Les gens de la rue sont nombreux à avoir pris d'assaut le campement, qui offre des vêtements gratuits et des centaines de repas chauds chaque jour. À tel point que les indignés consacrent désormais la majeure partie de leur temps à tenter de soutenir ces «multipoqués» et à gérer les problèmes engendrés par leur présence.

«Je passe 15 heures par jour à m'occuper du gars trop stoned, du gars trop saoul et de l'autre qui est pris dans une psychose paranoïde. C'est l'accueil Bonneau version 2.0», dit Félix Saint-Laurent.

«Je fais du travail social et de la psychiatrie, moi qui suis machiniste de formation! Nous n'en pouvons plus. Nous avons besoin de l'aide de gens qualifiés.»

Agressions sexuelles, attaques, surdoses: camper au centre-ville comporte des risques, comme l'ont prouvé les événements des derniers jours au Canada et aux États-Unis. Une dizaine de militants munis de radios patrouillent dans le square Victoria toutes les nuits afin d'assurer la sécurité des campeurs.

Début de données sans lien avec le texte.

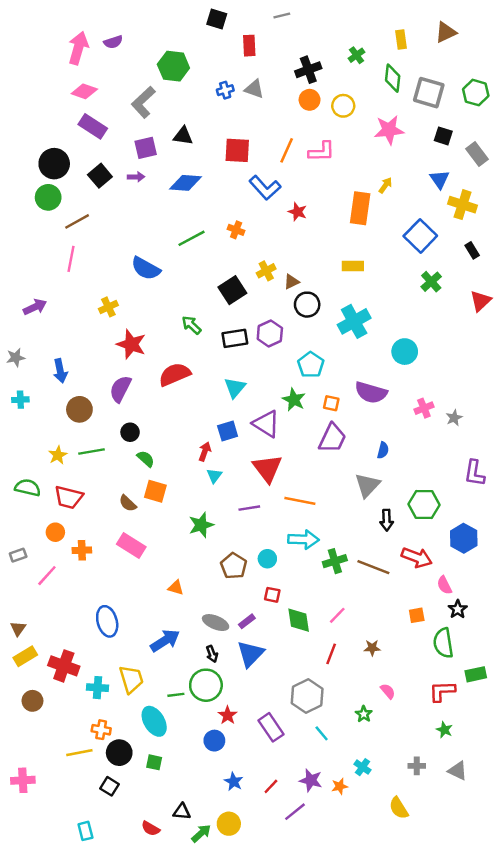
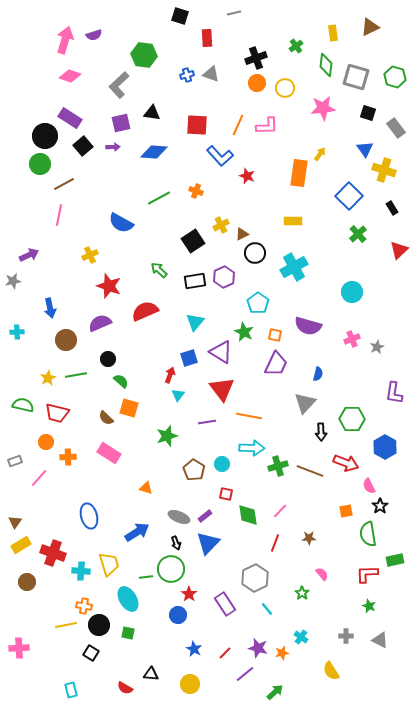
purple rectangle: (93, 126) -> (70, 118), moved
cyan circle: (405, 352) -> (352, 292), moved
gray star: (16, 358) -> (13, 281), moved
purple semicircle: (120, 389) -> (100, 323), turned 40
green arrow: (201, 833) -> (275, 692), moved

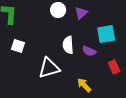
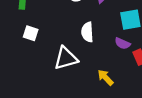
purple semicircle: (89, 51) -> (122, 43), moved

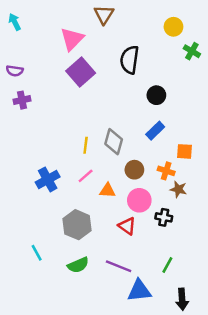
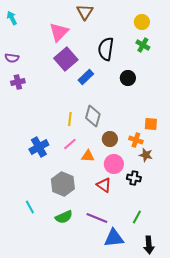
green cross: (192, 51) -> (143, 45), moved
blue rectangle: (155, 131) -> (86, 77), moved

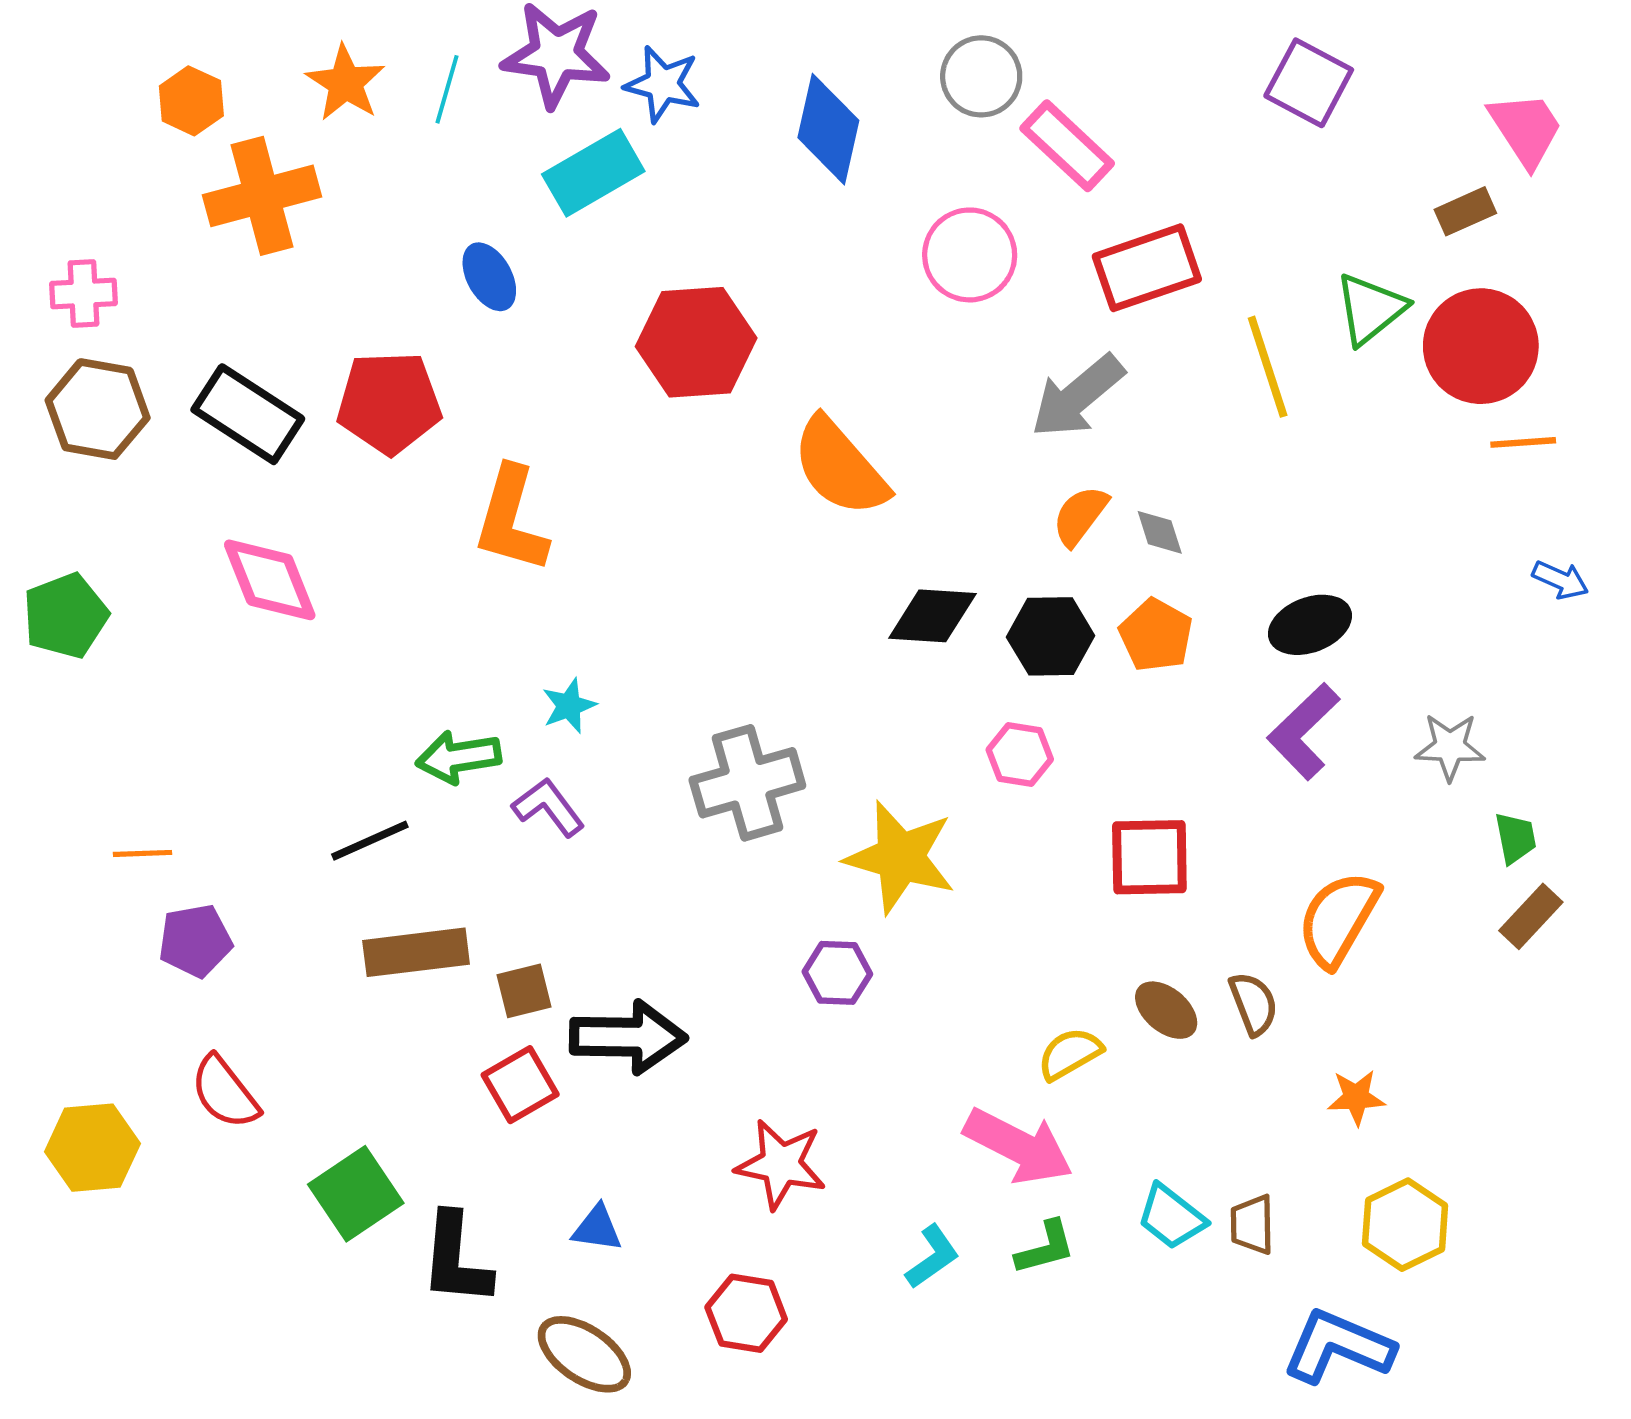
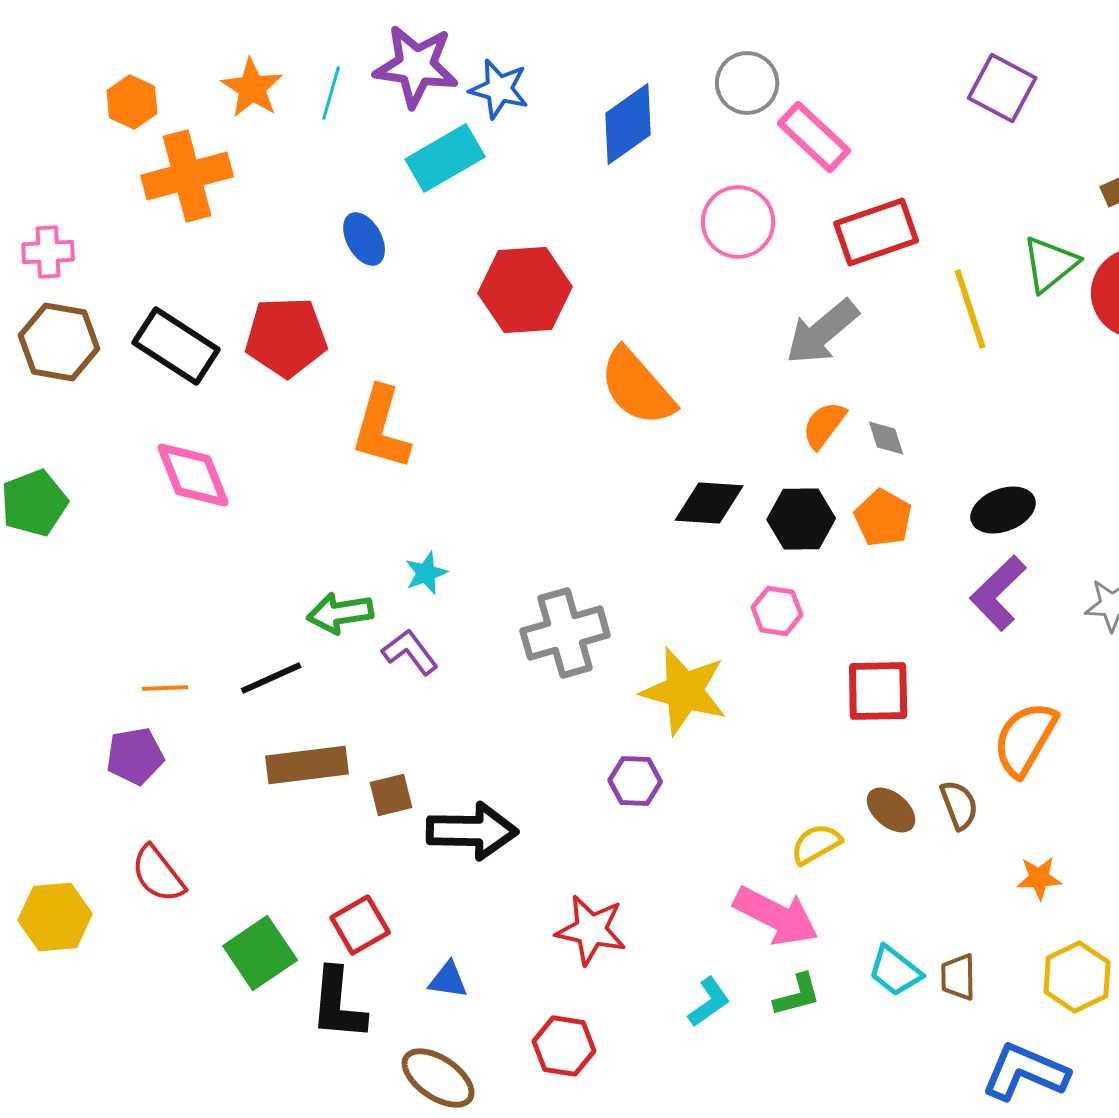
blue diamond: (828, 129) -> (628, 124), turned 42
orange line: (143, 853) -> (165, 688), moved
red square: (520, 1085) -> (360, 925), moved

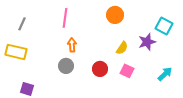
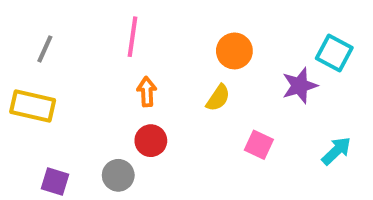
orange circle: (115, 15) -> (234, 51), moved
yellow semicircle: (122, 48) -> (218, 98), moved
gray circle: (66, 66) -> (118, 175), moved
red circle: (100, 69) -> (151, 141), moved

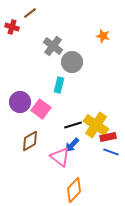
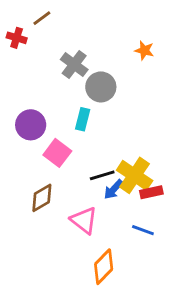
purple circle: (20, 102) -> (31, 125), moved
blue arrow: (72, 145) -> (113, 189), moved
blue line: (111, 152) -> (143, 230), moved

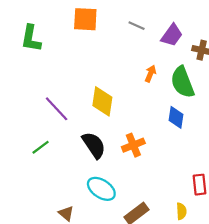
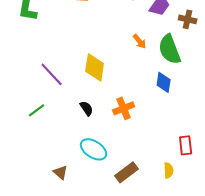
orange arrow: (150, 74) -> (140, 41), turned 119
black semicircle: (94, 145) -> (87, 108), size x0.6

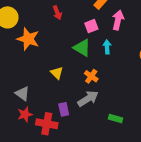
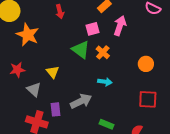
cyan arrow: (107, 47) -> (105, 82), moved, turned 96
orange cross: (91, 76) -> (103, 52), moved
gray triangle: (22, 94) -> (34, 89), moved
red star: (25, 114) -> (17, 70), moved

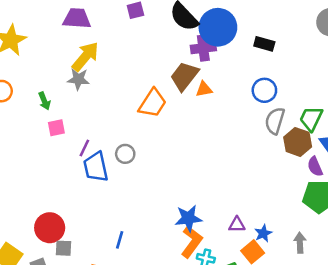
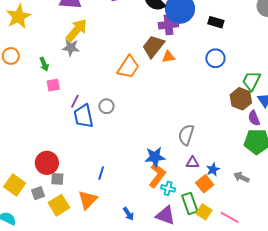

La mort par surdose d'une jeune femme de 23 ans au campement de Vancouver, samedi, fait craindre le pire aux indignés de Montréal. «On ne veut pas qu'une personne meure ici. C'est notre grande crainte», confie Félix Saint-Laurent.

Un tel drame guette le square Victoria et risque d'être utilisé comme prétexte pour ordonner son évacuation, estime-t-il. «Ce qui s'est passé est vraiment dommage, mais ce n'est pas la faute du mouvement. Si cette jeune fille n'était pas morte au campement d'Occupy Vancouver, elle serait probablement morte dans un autre parc, et personne ne se serait soucié d'elle.»